_Your task_. Practice item. Set the material below down again exactly, with no pictures.

_The records_.

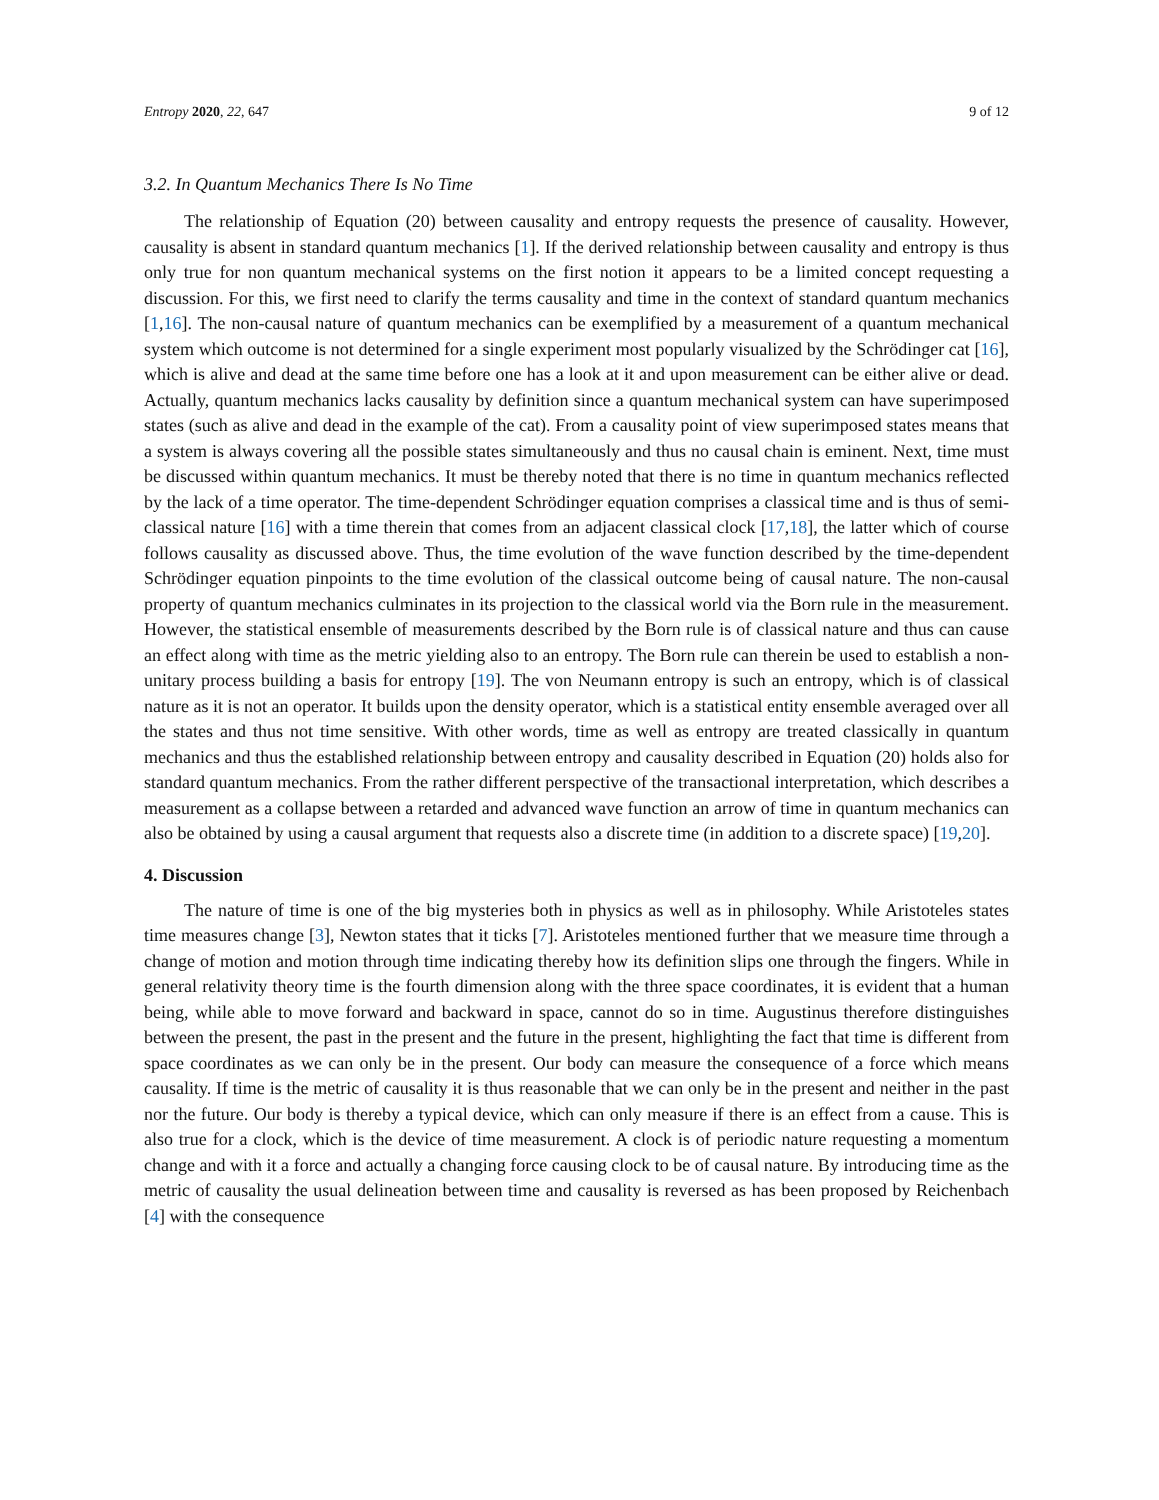Entropy 2020, 22, 647 9 of 12
3.2. In Quantum Mechanics There Is No Time
The relationship of Equation (20) between causality and entropy requests the presence of causality. However, causality is absent in standard quantum mechanics [1]. If the derived relationship between causality and entropy is thus only true for non quantum mechanical systems on the first notion it appears to be a limited concept requesting a discussion. For this, we first need to clarify the terms causality and time in the context of standard quantum mechanics [1,16]. The non-causal nature of quantum mechanics can be exemplified by a measurement of a quantum mechanical system which outcome is not determined for a single experiment most popularly visualized by the Schrödinger cat [16], which is alive and dead at the same time before one has a look at it and upon measurement can be either alive or dead. Actually, quantum mechanics lacks causality by definition since a quantum mechanical system can have superimposed states (such as alive and dead in the example of the cat). From a causality point of view superimposed states means that a system is always covering all the possible states simultaneously and thus no causal chain is eminent. Next, time must be discussed within quantum mechanics. It must be thereby noted that there is no time in quantum mechanics reflected by the lack of a time operator. The time-dependent Schrödinger equation comprises a classical time and is thus of semi-classical nature [16] with a time therein that comes from an adjacent classical clock [17,18], the latter which of course follows causality as discussed above. Thus, the time evolution of the wave function described by the time-dependent Schrödinger equation pinpoints to the time evolution of the classical outcome being of causal nature. The non-causal property of quantum mechanics culminates in its projection to the classical world via the Born rule in the measurement. However, the statistical ensemble of measurements described by the Born rule is of classical nature and thus can cause an effect along with time as the metric yielding also to an entropy. The Born rule can therein be used to establish a non-unitary process building a basis for entropy [19]. The von Neumann entropy is such an entropy, which is of classical nature as it is not an operator. It builds upon the density operator, which is a statistical entity ensemble averaged over all the states and thus not time sensitive. With other words, time as well as entropy are treated classically in quantum mechanics and thus the established relationship between entropy and causality described in Equation (20) holds also for standard quantum mechanics. From the rather different perspective of the transactional interpretation, which describes a measurement as a collapse between a retarded and advanced wave function an arrow of time in quantum mechanics can also be obtained by using a causal argument that requests also a discrete time (in addition to a discrete space) [19,20].
4. Discussion
The nature of time is one of the big mysteries both in physics as well as in philosophy. While Aristoteles states time measures change [3], Newton states that it ticks [7]. Aristoteles mentioned further that we measure time through a change of motion and motion through time indicating thereby how its definition slips one through the fingers. While in general relativity theory time is the fourth dimension along with the three space coordinates, it is evident that a human being, while able to move forward and backward in space, cannot do so in time. Augustinus therefore distinguishes between the present, the past in the present and the future in the present, highlighting the fact that time is different from space coordinates as we can only be in the present. Our body can measure the consequence of a force which means causality. If time is the metric of causality it is thus reasonable that we can only be in the present and neither in the past nor the future. Our body is thereby a typical device, which can only measure if there is an effect from a cause. This is also true for a clock, which is the device of time measurement. A clock is of periodic nature requesting a momentum change and with it a force and actually a changing force causing clock to be of causal nature. By introducing time as the metric of causality the usual delineation between time and causality is reversed as has been proposed by Reichenbach [4] with the consequence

_Problem solution_.
Entropy 2020, 22, 647 9 of 12
3.2. In Quantum Mechanics There Is No Time
The relationship of Equation (20) between causality and entropy requests the presence of causality. However, causality is absent in standard quantum mechanics [1]. If the derived relationship between causality and entropy is thus only true for non quantum mechanical systems on the first notion it appears to be a limited concept requesting a discussion. For this, we first need to clarify the terms causality and time in the context of standard quantum mechanics [1,16]. The non-causal nature of quantum mechanics can be exemplified by a measurement of a quantum mechanical system which outcome is not determined for a single experiment most popularly visualized by the Schrödinger cat [16], which is alive and dead at the same time before one has a look at it and upon measurement can be either alive or dead. Actually, quantum mechanics lacks causality by definition since a quantum mechanical system can have superimposed states (such as alive and dead in the example of the cat). From a causality point of view superimposed states means that a system is always covering all the possible states simultaneously and thus no causal chain is eminent. Next, time must be discussed within quantum mechanics. It must be thereby noted that there is no time in quantum mechanics reflected by the lack of a time operator. The time-dependent Schrödinger equation comprises a classical time and is thus of semi-classical nature [16] with a time therein that comes from an adjacent classical clock [17,18], the latter which of course follows causality as discussed above. Thus, the time evolution of the wave function described by the time-dependent Schrödinger equation pinpoints to the time evolution of the classical outcome being of causal nature. The non-causal property of quantum mechanics culminates in its projection to the classical world via the Born rule in the measurement. However, the statistical ensemble of measurements described by the Born rule is of classical nature and thus can cause an effect along with time as the metric yielding also to an entropy. The Born rule can therein be used to establish a non-unitary process building a basis for entropy [19]. The von Neumann entropy is such an entropy, which is of classical nature as it is not an operator. It builds upon the density operator, which is a statistical entity ensemble averaged over all the states and thus not time sensitive. With other words, time as well as entropy are treated classically in quantum mechanics and thus the established relationship between entropy and causality described in Equation (20) holds also for standard quantum mechanics. From the rather different perspective of the transactional interpretation, which describes a measurement as a collapse between a retarded and advanced wave function an arrow of time in quantum mechanics can also be obtained by using a causal argument that requests also a discrete time (in addition to a discrete space) [19,20].
4. Discussion
The nature of time is one of the big mysteries both in physics as well as in philosophy. While Aristoteles states time measures change [3], Newton states that it ticks [7]. Aristoteles mentioned further that we measure time through a change of motion and motion through time indicating thereby how its definition slips one through the fingers. While in general relativity theory time is the fourth dimension along with the three space coordinates, it is evident that a human being, while able to move forward and backward in space, cannot do so in time. Augustinus therefore distinguishes between the present, the past in the present and the future in the present, highlighting the fact that time is different from space coordinates as we can only be in the present. Our body can measure the consequence of a force which means causality. If time is the metric of causality it is thus reasonable that we can only be in the present and neither in the past nor the future. Our body is thereby a typical device, which can only measure if there is an effect from a cause. This is also true for a clock, which is the device of time measurement. A clock is of periodic nature requesting a momentum change and with it a force and actually a changing force causing clock to be of causal nature. By introducing time as the metric of causality the usual delineation between time and causality is reversed as has been proposed by Reichenbach [4] with the consequence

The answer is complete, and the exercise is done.